THE FOUR COMPONENTS OF OPERATIONAL READINESS
One of the biggest misconceptions in the water industry is that a facility is ready to operate once equipment testing is complete. In reality, successful startup requires four forms of readiness:
- Technical Readiness: Equipment, controls, instrumentation, and treatment processes perform as designed.
- Asset Readiness: Assets are documented, categorized, and integrated into maintenance management systems. Preventive maintenance procedures, spare parts inventories, warranties, and asset hierarchies should be established before turnover.
- Organizational Readiness: Operators, maintenance personnel, and supervisors understand how to safely operate and maintain the facility. Effective training programs begin long before startup and continue through commissioning and early operations.
- Operational Readiness: Procedures, staffing plans, emergency response protocols, start-up sequences, and system integrations are developed and validated before the facility enters service.
Projects frequently achieve technical readiness while falling short in one or more of the other categories. The result is a facility that can operate but is not fully prepared to be operated efficiently.
THE MISSING VOICE IN MANY PROJECTS
Traditionally, project decisions are driven by design requirements, budget constraints, and construction considerations. All of those factors are important. However, one perspective is frequently underrepresented: operations.
Operators and maintenance personnel think differently than designers and constructors. Their focus is not on how a facility is built. Their focus is on how a facility will perform every day for the next 20 years. They ask questions such as:
- How will this equipment be maintained?
- How will spare parts be tracked?
- What training will operators require?
- How will startup impact ongoing operations?
- What happens when this system fails at 2:00 a.m.?
- How will the facility expand to meet future demand?
Collaborative delivery creates an environment where these questions can be addressed before construction begins rather than during startup.

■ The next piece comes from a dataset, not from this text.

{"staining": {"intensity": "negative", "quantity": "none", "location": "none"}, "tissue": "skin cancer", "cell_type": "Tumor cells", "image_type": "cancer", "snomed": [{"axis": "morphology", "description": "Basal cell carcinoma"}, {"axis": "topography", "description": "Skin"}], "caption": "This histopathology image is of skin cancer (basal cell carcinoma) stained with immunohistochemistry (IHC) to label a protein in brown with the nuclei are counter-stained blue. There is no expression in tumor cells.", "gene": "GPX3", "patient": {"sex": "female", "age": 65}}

Dedicated commissioning, startup, and operations readiness teams further strengthen this process by evaluating projects through an operational lens. Their focus extends beyond equipment testing to include start-up sequencing, controls integration, asset management, documentation requirements, maintainability, operator training, and long-term performance. By remaining engaged from planning through turnover, they help connect design intent, construction execution, and successful operations.
FOUR ACTIONS OWNERS CAN TAKE TODAY
Owners interested in improving start-up outcomes should:
- Engage operators and maintenance personnel during design reviews.
- Define operational readiness requirements before procurement begins.
- Develop start-up sequencing with the same rigor as construction sequencing.
- Integrate commissioning into project governance throughout design and construction.
THE MEASURE OF SUCCESS
The water industry often focuses on milestones such as design completion, substantial completion, and beneficial use. Those milestones matter. But owners do not invest in projects to achieve substantial completion. They invest in projects to achieve dependable, reliable operations.
The projects that consistently deliver successful outcomes understand that operational readiness does not begin when construction ends. It begins when project teams start making decisions. And the earlier those decisions are evaluated through an operational lens, the more successful startup (and long-term facility performance) is likely to be.